[About this task] After finding the line with "M689 570 744 620 705 662 651 610Z" in the entries below, retype exactly each line from there through the line with "M568 995 618 1043 557 1106 507 1058Z", including that final line.

[Source material]

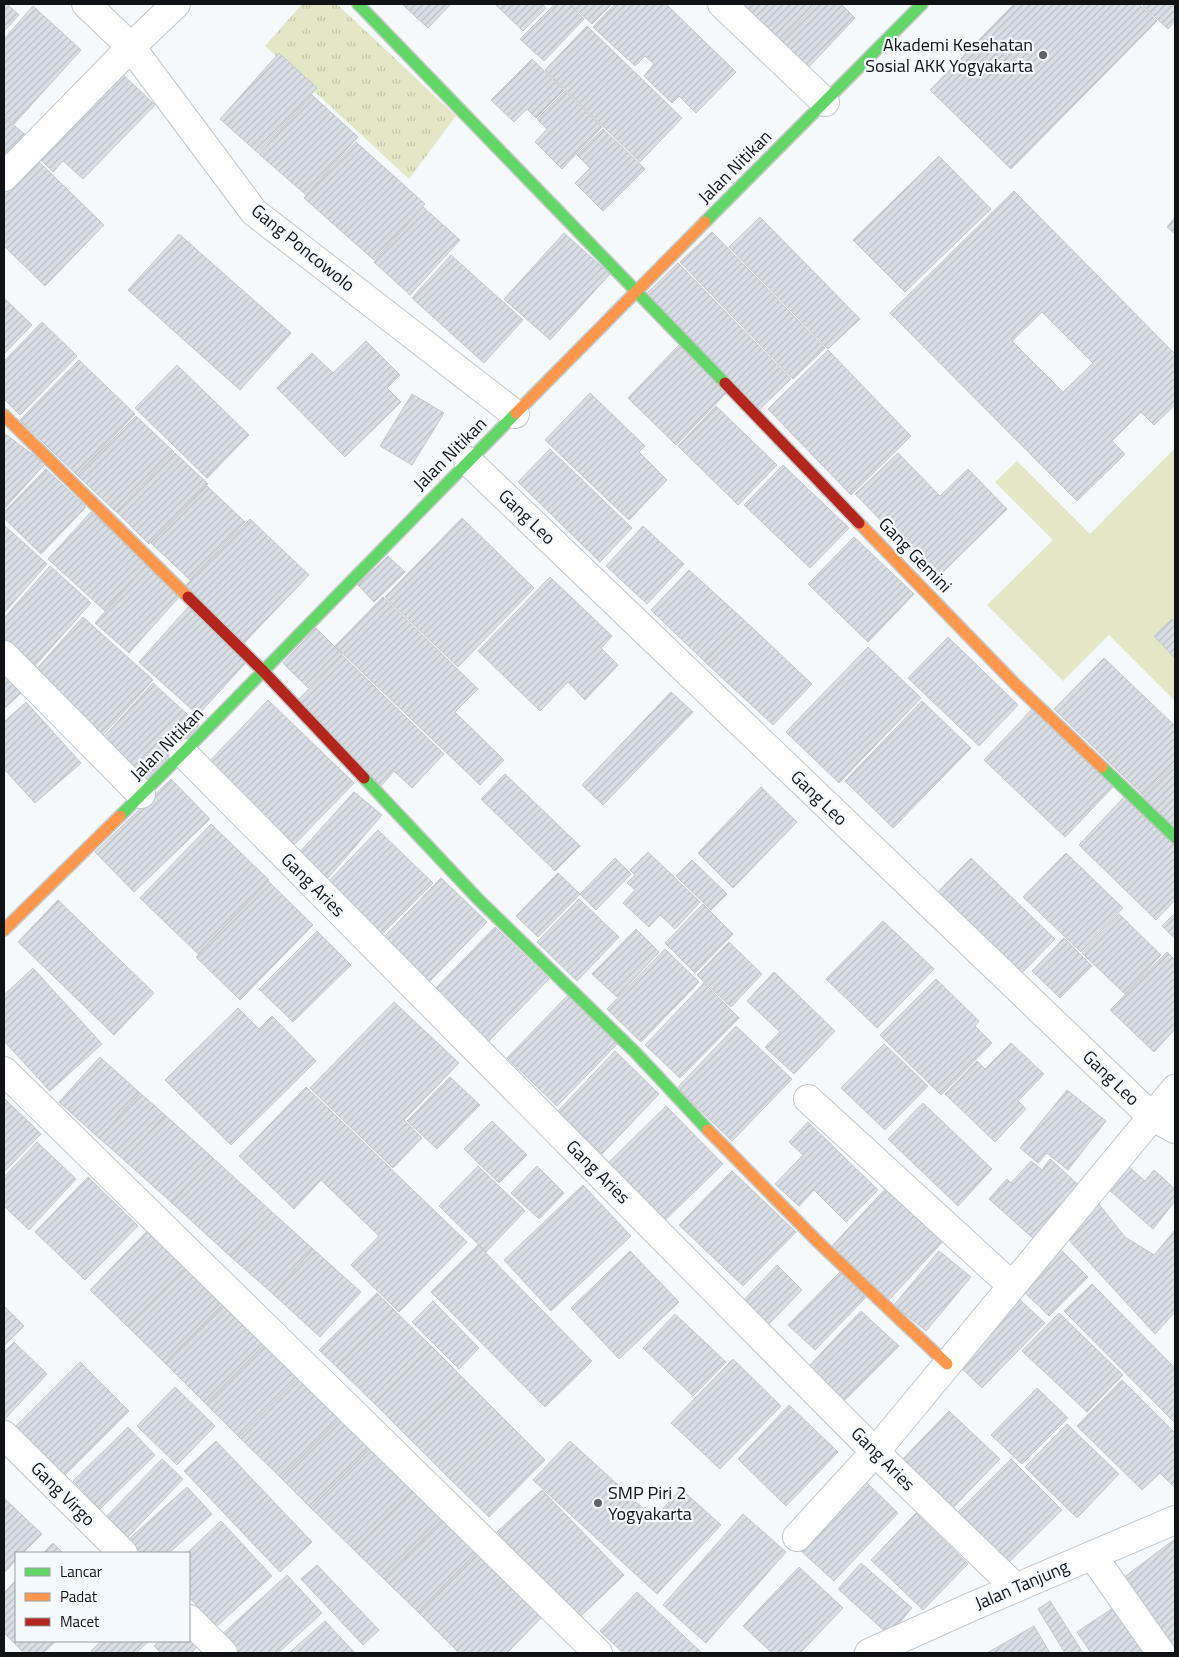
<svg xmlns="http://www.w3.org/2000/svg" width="1179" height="1657" viewBox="0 0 1179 1657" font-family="'Titillium Web',sans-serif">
	<defs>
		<pattern id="grass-tufts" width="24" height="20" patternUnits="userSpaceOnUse" patternTransform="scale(1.25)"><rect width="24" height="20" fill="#e4e7c5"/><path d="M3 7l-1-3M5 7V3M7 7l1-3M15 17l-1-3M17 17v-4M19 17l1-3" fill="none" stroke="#c3c5a8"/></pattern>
		<pattern id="building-hatch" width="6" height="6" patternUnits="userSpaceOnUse" patternTransform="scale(1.25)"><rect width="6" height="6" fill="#dadfe6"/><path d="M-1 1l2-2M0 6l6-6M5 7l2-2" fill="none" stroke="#babec4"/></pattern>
	</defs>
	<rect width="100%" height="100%" fill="#f6f9fc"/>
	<path fill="url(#grass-tufts)" d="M302 4H337L456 116 409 179 265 46Z"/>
	<path fill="#e4e7c5" d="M1175 448V701L1109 635 1063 681 987 605 1053 540 995 482 1017 461 1090 534Z"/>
	<path fill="url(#building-hatch)" stroke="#c4c7ca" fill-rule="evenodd" d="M4 4H7L19 15 4 31Z
		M402 4H451L428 28Z
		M495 4H542L546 8 523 31Z
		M555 4H569L584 19 544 61 520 39Z
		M572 4H612L592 24 571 5Z
		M615 4H666L736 72 696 113 679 96 672 103 644 76 654 64 645 56 635 66 593 27Z
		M736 4H814L778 43Z
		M816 4H841L855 18 804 72 777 46Z
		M1014 4H1139L1157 21 1011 169 930 90Z
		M1145 4H1175V21L1168 29 1143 6Z
		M33 6 81 50 14 124 4 115V39Z
		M587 26 682 118 640 162 545 70Z
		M279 53 317 88 258 153 220 119Z
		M532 59 564 90 536 118 527 109 514 122 491 100Z
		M118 70 155 105 83 179 63 161 53 172 36 155Z
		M565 91 602 127 562 169 535 142 547 129 537 119Z
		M312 95 358 137 306 195 259 154Z
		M4 117 28 137 4 165Z
		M603 129 645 169 603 211 575 183 590 168 577 155Z
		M356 142 425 204 374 260 304 198Z
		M32 155 104 225 45 286 4 246V185Z
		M939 156 991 209 905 292 853 240Z
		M1014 191 1175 354V405L1154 425 1141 412 1112 441 1125 454 1077 501 890 313ZM1042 312 1093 363 1063 392 1012 341Z
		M423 207 460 240 410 295 374 262Z
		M760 217 860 319 828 349 729 247Z
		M1175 217V234L1167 227Z
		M712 232 825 348 793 379 680 262Z
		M564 233 610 274 550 340 504 299Z
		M179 234 291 333 240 390 128 290Z
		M451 255 523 320 484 363 412 298Z
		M678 263 791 379 757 412 644 296Z
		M4 298 32 325 4 354Z
		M42 322 77 356 20 415 4 399V361Z
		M366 341 400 375 387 388 401 402 345 457 277 388 312 353 333 373Z
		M679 345 728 391 676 445 628 398Z
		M828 350 911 436 851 495 768 409Z
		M79 360 135 414 77 475 20 420Z
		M177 365 249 435 207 478 135 408Z
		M590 393 645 446 639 452 667 480 629 520 545 440Z
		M412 394 444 413 412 465 380 446Z
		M716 406 777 465 738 505 678 446Z
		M136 416 174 452 116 512 77 475Z
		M4 433 45 464 4 509Z
		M550 449 632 528 600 562 518 482Z
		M175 453 208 484 149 544 117 512Z
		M898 453 940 496 968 469 1007 509 937 578 855 494Z
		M783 465 849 528 810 568 744 505Z
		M46 469 86 507 41 554 4 518V512Z
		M207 486 245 522 190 580 151 543Z
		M91 512 148 563 105 611 48 559Z
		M462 518 534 588 458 667 385 597Z
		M250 519 309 575 243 644 184 587Z
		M4 525 47 564 4 613Z
		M643 526 684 564 647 604 606 566Z
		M854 537 914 594 868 642 808 584Z
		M388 556 405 572 374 602 358 585Z
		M50 566 91 603 32 669 4 644V618Z
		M146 566 180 596 129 653 95 623Z
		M689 570 744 620 705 662 651 610Z
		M550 577 612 636 601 648 618 665 585 700 568 682 540 711 478 651Z
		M383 597 478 689 455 712 504 760 480 785 335 646Z
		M190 605 249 659 198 715 139 662Z
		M83 617 153 680 101 737 32 674Z
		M1172 619 1175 623V658L1154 636Z
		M744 620 812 684 773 725 705 662Z
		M316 628 342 654 308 688 283 663Z
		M948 637 1018 705 979 746 908 678Z
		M868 647 921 698 839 783 786 732Z
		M342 655 444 754 412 788 394 771 380 787 294 704Z
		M1104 658 1175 726V761L1143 795 1054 709Z
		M4 675 21 693 4 709Z
		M153 683 199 725 146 783 100 741Z
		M671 692 693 712 603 805 582 785Z
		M268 700 354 783 291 848 205 766Z
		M922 701 971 748 893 828 845 781Z
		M26 702 81 763 35 803 4 769V722Z
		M1033 708 1114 786 1065 837 984 760Z
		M1175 763V830L1142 798Z
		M505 774 580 846 555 871 481 799Z
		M171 779 210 819 134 892 95 852Z
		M761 787 797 822 733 888 698 853Z
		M354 792 382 815 328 878 299 853Z
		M1124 797 1175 846V900L1156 920 1079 845Z
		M211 824 269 880 198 954 140 898Z
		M378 830 433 883 380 936 326 884Z
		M648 852 700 902 675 929 660 915 649 927 623 903 635 890 627 883 635 875 630 870Z
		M1066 853 1123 908 1081 952 1023 897Z
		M615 858 631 874 596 910 580 894Z
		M971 858 1055 939 1016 979 932 898Z
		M692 860 727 894 711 910 676 876Z
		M558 873 580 894 538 937 516 916Z
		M441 878 487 922 428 983 382 939Z
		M268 881 313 925 240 1000 196 957Z
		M579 899 619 937 577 981 537 942Z
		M58 900 154 993 114 1035 18 942Z
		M703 904 733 934 695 973 665 943Z
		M1175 913V939L1162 926Z
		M1119 914 1161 955 1125 994 1082 953Z
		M883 921 934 969 877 1028 826 979Z
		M495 927 549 979 486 1044 432 992Z
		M636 929 659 952 617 997 592 974Z
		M317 931 351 965 293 1022 259 989Z
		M1064 938 1092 966 1060 998 1032 971Z
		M729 942 762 974 731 1007 697 975Z
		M665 949 699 982 641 1042 607 1009Z
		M1167 952 1175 960V1029L1154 1052 1110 1010Z
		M33 968 102 1044 50 1091 4 1041V995Z
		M774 972 835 1031 794 1074 765 1047 780 1032 747 1001Z
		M936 979 979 1021 975 1026 992 1043 941 1095 880 1035Z
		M704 983 739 1018 680 1078 645 1045Z
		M568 995 618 1043 557 1106 507 1058Z
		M394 1002 459 1063 404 1120 422 1138 393 1168 310 1088Z
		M238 1008 259 1029 272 1016 316 1061 231 1145 165 1080Z
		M736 1026 792 1079 732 1141 677 1088Z
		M1011 1043 1044 1074 1018 1101 1026 1109 995 1142 945 1094 977 1061 985 1069Z
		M884 1044 928 1086 885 1130 841 1088Z
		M615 1051 659 1094 602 1154 558 1111Z
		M100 1057 140 1093 99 1138 59 1102Z
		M450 1077 480 1105 437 1149 407 1121Z
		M306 1087 467 1242 399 1312 351 1265 379 1236 321 1180 294 1209 239 1156Z
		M1067 1090 1106 1121 1068 1170 1047 1153 1038 1163 1020 1148Z
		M140 1093 165 1115 124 1160 99 1138Z
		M4 1098 41 1134 4 1172Z
		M923 1103 992 1169 958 1206 888 1139Z
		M666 1106 723 1164 658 1227 601 1170Z
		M165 1115 213 1158 172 1203 124 1160Z
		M492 1121 527 1155 499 1183 464 1149Z
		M808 1122 878 1190 846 1222 814 1190 799 1206 775 1184 803 1155 789 1142Z
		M37 1142 76 1179 29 1230 4 1206V1177Z
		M213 1158 272 1212 231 1257 172 1203Z
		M1050 1159 1082 1188 1036 1241 989 1199 1007 1179 1011 1183 1031 1161 1042 1170Z
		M478 1166 525 1211 486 1252 439 1206Z
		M537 1166 564 1193 539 1219 511 1193Z
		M1128 1166 1145 1181 1154 1170 1175 1189V1201L1153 1229 1107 1188Z
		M732 1171 796 1232 743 1286 679 1225Z
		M88 1177 138 1226 85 1280 35 1232Z
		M583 1185 631 1236 551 1311 504 1260Z
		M888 1186 945 1239 889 1300 831 1247Z
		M1098 1203 1125 1237 1154 1255 1175 1230V1312L1155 1334 1066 1237Z
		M272 1212 313 1249 273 1294 231 1257Z
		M153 1225 191 1262 127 1326 90 1290Z
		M478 1245 592 1361 545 1407 431 1292Z
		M1058 1247 1088 1277 1049 1316 1019 1287Z
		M313 1249 361 1292 320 1337 273 1294Z
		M630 1251 679 1302 619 1359 571 1308Z
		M939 1251 971 1277 926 1331 894 1305Z
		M191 1262 228 1299 165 1363 127 1326Z
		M777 1265 802 1290 764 1329 739 1305Z
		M841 1271 867 1296 815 1350 788 1325Z
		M1092 1284 1175 1368V1423L1064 1311Z
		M377 1293 394 1310 337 1367 319 1350Z
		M1018 1298 1045 1323 982 1388 955 1362Z
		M228 1299 269 1340 206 1404 165 1363Z
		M433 1301 479 1348 459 1369 412 1322Z
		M4 1306 24 1326 4 1346Z
		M394 1310 432 1347 375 1404 337 1367Z
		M861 1311 899 1346 844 1401 808 1367Z
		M1059 1313 1123 1375 1087 1412 1022 1351Z
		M675 1314 726 1362 693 1396 643 1348Z
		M269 1340 303 1373 239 1437 206 1404Z
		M14 1342 47 1374 4 1420V1352Z
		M432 1347 466 1381 409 1438 375 1404Z
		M733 1359 781 1406 720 1469 671 1423Z
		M80 1362 129 1411 60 1480 11 1431Z
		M303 1373 344 1414 281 1478 239 1437Z
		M1122 1380 1175 1433V1488L1160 1473 1142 1490 1077 1426Z
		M466 1381 506 1421 449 1478 409 1438Z
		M175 1387 215 1426 177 1465 137 1426Z
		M1037 1388 1068 1418 1022 1464 991 1435Z
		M789 1405 838 1452 786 1506 738 1459Z
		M949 1411 1000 1459 947 1514 897 1465Z
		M344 1414 375 1443 311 1508 281 1478Z
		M506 1421 545 1460 489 1517 449 1478Z
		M1067 1424 1119 1474 1077 1518 1025 1467Z
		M128 1427 155 1455 100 1509 73 1481Z
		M216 1441 312 1542 280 1572 184 1471Z
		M570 1441 654 1518 681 1489 721 1525 657 1594 533 1480Z
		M375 1443 417 1486 354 1550 311 1508Z
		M162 1459 183 1479 128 1537 107 1516Z
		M1011 1459 1062 1510 1002 1569 951 1519Z
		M866 1482 898 1513 834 1581 801 1551Z
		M417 1486 447 1515 384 1579 354 1550Z
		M187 1487 212 1514 169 1553H141L129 1539Z
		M542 1490 624 1575 579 1618 497 1532Z
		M4 1498 42 1534 23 1553H16V1560L4 1573Z
		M916 1513 968 1564 923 1610 871 1560Z
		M743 1514 786 1552 706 1643 663 1605Z
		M447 1515 481 1548 418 1612 384 1579Z
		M221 1521 272 1576 216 1627 189 1597V1553H187Z
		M1175 1539V1616L1160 1627 1123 1578Z
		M53 1543 63 1553H43Z
		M481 1548 546 1613 507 1653H459L418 1612Z
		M861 1563 912 1608 889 1635 838 1589Z
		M317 1565 379 1630 363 1645 301 1579Z
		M799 1567 843 1608 800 1653H772L743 1626Z
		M287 1575 322 1613 278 1653H233L219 1637Z
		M16 1580V1641H56L43 1653H24L4 1633V1593Z
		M637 1592 702 1653H623L600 1631Z
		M1050 1601 1083 1653H1065L1038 1609Z
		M1113 1608 1144 1653H1091L1077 1632Z
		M1175 1617V1648L1160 1628Z
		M325 1621 355 1653H289Z
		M1034 1626 1050 1653H987Z
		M189 1633 200 1644 191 1653H161L154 1646 160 1641H189Z
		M101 1641H149L136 1653H93L91 1651Z"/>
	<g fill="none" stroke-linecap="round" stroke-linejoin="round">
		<g stroke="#c4c7ca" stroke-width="30">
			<path id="street" d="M86 4 131 47 254 212 515 414
				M722 4 825 102
				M4 177 131 47 176 4
				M468 461 1151 1116 1175 1129
				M4 655 141 794
				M183 753 875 1452 1016 1588
				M4 1071 598 1653
				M808 1099 1012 1286
				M4 1435 123 1553
				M797 1537 875 1452 1175 1089
				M1092 1555 1161 1653
				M189 1619 223 1653
				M869 1653 971 1607 1175 1520"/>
		</g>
		<g stroke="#c4c7ca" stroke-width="14">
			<path id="fast" d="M358 4 725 383
				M705 222 922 4
				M1102 767 1175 837
				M364 778 478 899 636 1053 708 1130
				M120 816 183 753 516 413"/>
		</g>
		<g stroke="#c4c7ca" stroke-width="14">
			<path id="slow" d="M516 413 705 222
				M4 415 188 597
				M859 523 1015 684 1102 767
				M4 930 120 816
				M708 1130 817 1241 947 1364"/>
		</g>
		<g stroke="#c4c7ca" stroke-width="14">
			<path id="jam" d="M725 383 859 523
				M188 597 263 671 364 778"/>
		</g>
		<use href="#street" stroke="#fefeff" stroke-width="28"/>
		<use href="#fast" stroke="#63d668" stroke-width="11"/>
		<use href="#slow" stroke="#ff974d" stroke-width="11"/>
		<use href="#jam" stroke="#b3261e" stroke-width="11"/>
	</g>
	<g fill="#606366" stroke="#f4f9fe" stroke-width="2">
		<circle cx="1043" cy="55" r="5"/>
		<circle cx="598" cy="1503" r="5"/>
	</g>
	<g text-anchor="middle" stroke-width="4.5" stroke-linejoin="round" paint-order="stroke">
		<g font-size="18" fill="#101215" stroke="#f4f9fe" text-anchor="end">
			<text x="1033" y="51">Akademi Kesehatan<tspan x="1033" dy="21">Sosial AKK Yogyakarta</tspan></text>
			<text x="608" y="1499" text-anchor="start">SMP Piri 2<tspan x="608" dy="21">Yogyakarta</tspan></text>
		</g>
		<g font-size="18" fill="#101215" stroke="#f4f9fe">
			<text transform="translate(735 167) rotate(-45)" y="6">Jalan Nitikan</text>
			<text transform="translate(303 248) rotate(39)" y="6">Gang Poncowolo</text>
			<text transform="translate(450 454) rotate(-45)" y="6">Jalan Nitikan</text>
			<text transform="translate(527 517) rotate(44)" y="6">Gang Leo</text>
			<text transform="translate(915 555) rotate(46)" y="6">Gang Gemini</text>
			<text transform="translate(167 744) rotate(-45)" y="6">Jalan Nitikan</text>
			<text transform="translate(819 798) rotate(44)" y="6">Gang Leo</text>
			<text transform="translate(313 885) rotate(45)" y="6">Gang Aries</text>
			<text transform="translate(1111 1078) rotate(44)" y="6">Gang Leo</text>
			<text transform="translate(598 1172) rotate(45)" y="6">Gang Aries</text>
			<text transform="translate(883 1459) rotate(45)" y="6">Gang Aries</text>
			<text transform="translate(63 1494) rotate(45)" y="6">Gang Virgo</text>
			<text transform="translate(1022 1585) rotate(-23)" y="6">Jalan Tanjung</text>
		</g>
	</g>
	<rect width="1179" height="1657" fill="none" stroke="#101215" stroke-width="10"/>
	<rect x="15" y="1552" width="175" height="90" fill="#f4f9fe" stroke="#999da1"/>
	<rect x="25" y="1568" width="25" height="8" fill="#63d668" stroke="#999da1"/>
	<text x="60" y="1577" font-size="15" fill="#101215">Lancar</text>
	<rect x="25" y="1593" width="25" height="8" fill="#ff974d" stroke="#999da1"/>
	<text x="60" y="1602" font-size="15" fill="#101215">Padat</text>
	<rect x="25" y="1618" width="25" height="8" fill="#b3261e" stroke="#999da1"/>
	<text x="60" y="1627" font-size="15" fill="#101215">Macet</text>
</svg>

[Expected answer]
		M689 570 744 620 705 662 651 610Z
		M550 577 612 636 601 648 618 665 585 700 568 682 540 711 478 651Z
		M383 597 478 689 455 712 504 760 480 785 335 646Z
		M190 605 249 659 198 715 139 662Z
		M83 617 153 680 101 737 32 674Z
		M1172 619 1175 623V658L1154 636Z
		M744 620 812 684 773 725 705 662Z
		M316 628 342 654 308 688 283 663Z
		M948 637 1018 705 979 746 908 678Z
		M868 647 921 698 839 783 786 732Z
		M342 655 444 754 412 788 394 771 380 787 294 704Z
		M1104 658 1175 726V761L1143 795 1054 709Z
		M4 675 21 693 4 709Z
		M153 683 199 725 146 783 100 741Z
		M671 692 693 712 603 805 582 785Z
		M268 700 354 783 291 848 205 766Z
		M922 701 971 748 893 828 845 781Z
		M26 702 81 763 35 803 4 769V722Z
		M1033 708 1114 786 1065 837 984 760Z
		M1175 763V830L1142 798Z
		M505 774 580 846 555 871 481 799Z
		M171 779 210 819 134 892 95 852Z
		M761 787 797 822 733 888 698 853Z
		M354 792 382 815 328 878 299 853Z
		M1124 797 1175 846V900L1156 920 1079 845Z
		M211 824 269 880 198 954 140 898Z
		M378 830 433 883 380 936 326 884Z
		M648 852 700 902 675 929 660 915 649 927 623 903 635 890 627 883 635 875 630 870Z
		M1066 853 1123 908 1081 952 1023 897Z
		M615 858 631 874 596 910 580 894Z
		M971 858 1055 939 1016 979 932 898Z
		M692 860 727 894 711 910 676 876Z
		M558 873 580 894 538 937 516 916Z
		M441 878 487 922 428 983 382 939Z
		M268 881 313 925 240 1000 196 957Z
		M579 899 619 937 577 981 537 942Z
		M58 900 154 993 114 1035 18 942Z
		M703 904 733 934 695 973 665 943Z
		M1175 913V939L1162 926Z
		M1119 914 1161 955 1125 994 1082 953Z
		M883 921 934 969 877 1028 826 979Z
		M495 927 549 979 486 1044 432 992Z
		M636 929 659 952 617 997 592 974Z
		M317 931 351 965 293 1022 259 989Z
		M1064 938 1092 966 1060 998 1032 971Z
		M729 942 762 974 731 1007 697 975Z
		M665 949 699 982 641 1042 607 1009Z
		M1167 952 1175 960V1029L1154 1052 1110 1010Z
		M33 968 102 1044 50 1091 4 1041V995Z
		M774 972 835 1031 794 1074 765 1047 780 1032 747 1001Z
		M936 979 979 1021 975 1026 992 1043 941 1095 880 1035Z
		M704 983 739 1018 680 1078 645 1045Z
		M568 995 618 1043 557 1106 507 1058Z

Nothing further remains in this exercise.